Como coach y formador con más de una década de experiencia en Canarias, he aprendido que el cambio sostenible empieza cuando las personas se sienten valoradas y empoderadas. Trabajar con equipos como el de Cordial Hotels & Resorts, comprometidos con su desarrollo, es siempre un placer.

 

Ellos han demostrado que, cuando se invierte en las personas, los resultados son extraordinarios.

 

Esta semana, tuvimos el privilegio de trabajar por segunda vez con los mandos intermedios de la cadena hotelera Cordial, en Mogán, impartiendo un Training Intensivo sobre Asertividad.

 

En esta ocasión trabajamos en la asertividad, una de esas habilidades blandas que pueden marcar la diferencia en cualquier equipo, especialmente en el mundo de la hostelería, donde la atención al cliente es un arte.

 

Y es que la asertividad no es simplemente saber decir «no» o expresar nuestras opiniones. Es el delicado equilibrio entre defender nuestros intereses y respetar los de los demás, comunicarnos con claridad, empatía y confianza.

 

No es de extrañar que sea considerada una de las habilidades más desafiantes de aprender… y más aún de aplicar.

 

Este programa estuvo lleno de dinámicas y role-playing, donde cada participante tuvo la oportunidad de ponerse en situaciones reales y practicar lo que acababan de aprender. Imagina, frente a situaciones cotidianas de alta presión, desde resolver un conflicto interno hasta manejar una queja de un cliente exigente, cada participante pudo entrenar su capacidad de escuchar, expresarse y mantener la calma.

 

El resultado fue extraordinario. Ver cómo cada uno transformaba su enfoque, descubriendo que la asertividad no es una opción, sino una herramienta para generar confianza, resolver problemas y fortalecer los lazos con su equipo y sus clientes.

 

La importancia de las habilidades blandas para los equipos de atención al cliente

 

En el sector de la hostelería, cada interacción cuenta. Cuando un cliente se siente valorado, escuchado y atendido de manera eficiente, se fideliza, y se convierte en embajador de la marca.

 

 

Las habilidades blandas, como la asertividad, la empatía y la comunicación efectiva, son la clave para ofrecer ese servicio excepcional que hace que una experiencia sea memorable.

 

 

 

Un claro ejemplo de la importancia de estas competencias lo encontramos en el famoso caso de Starbucks, estudiado en diversas universidades.

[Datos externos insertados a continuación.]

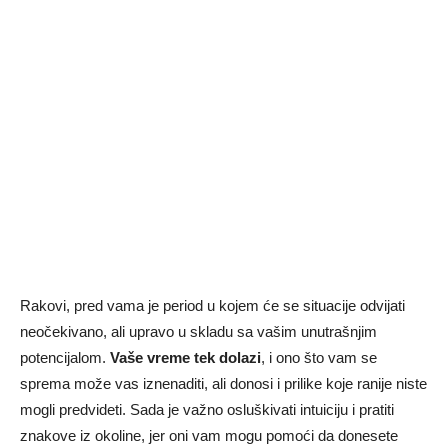
Rakovi, pred vama je period u kojem će se situacije odvijati
neočekivano, ali upravo u skladu sa vašim unutrašnjim
potencijalom.
Vaše vreme tek dolazi
, i ono što vam se
sprema može vas iznenaditi, ali donosi i prilike koje ranije niste
mogli predvideti. Sada je važno osluškivati intuiciju i pratiti
znakove iz okoline, jer oni vam mogu pomoći da donesete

La cadena apostó por formar a su personal en escucha activa y resolución de conflictos, logrando transformar quejas en oportunidades para fidelizar clientes. Su estrategia, basada en habilidades blandas, incrementó la satisfacción del cliente y la motivación de sus empleados. Invertir en habilidades como la asertividad es una estrategia empresarial que genera resultados medibles.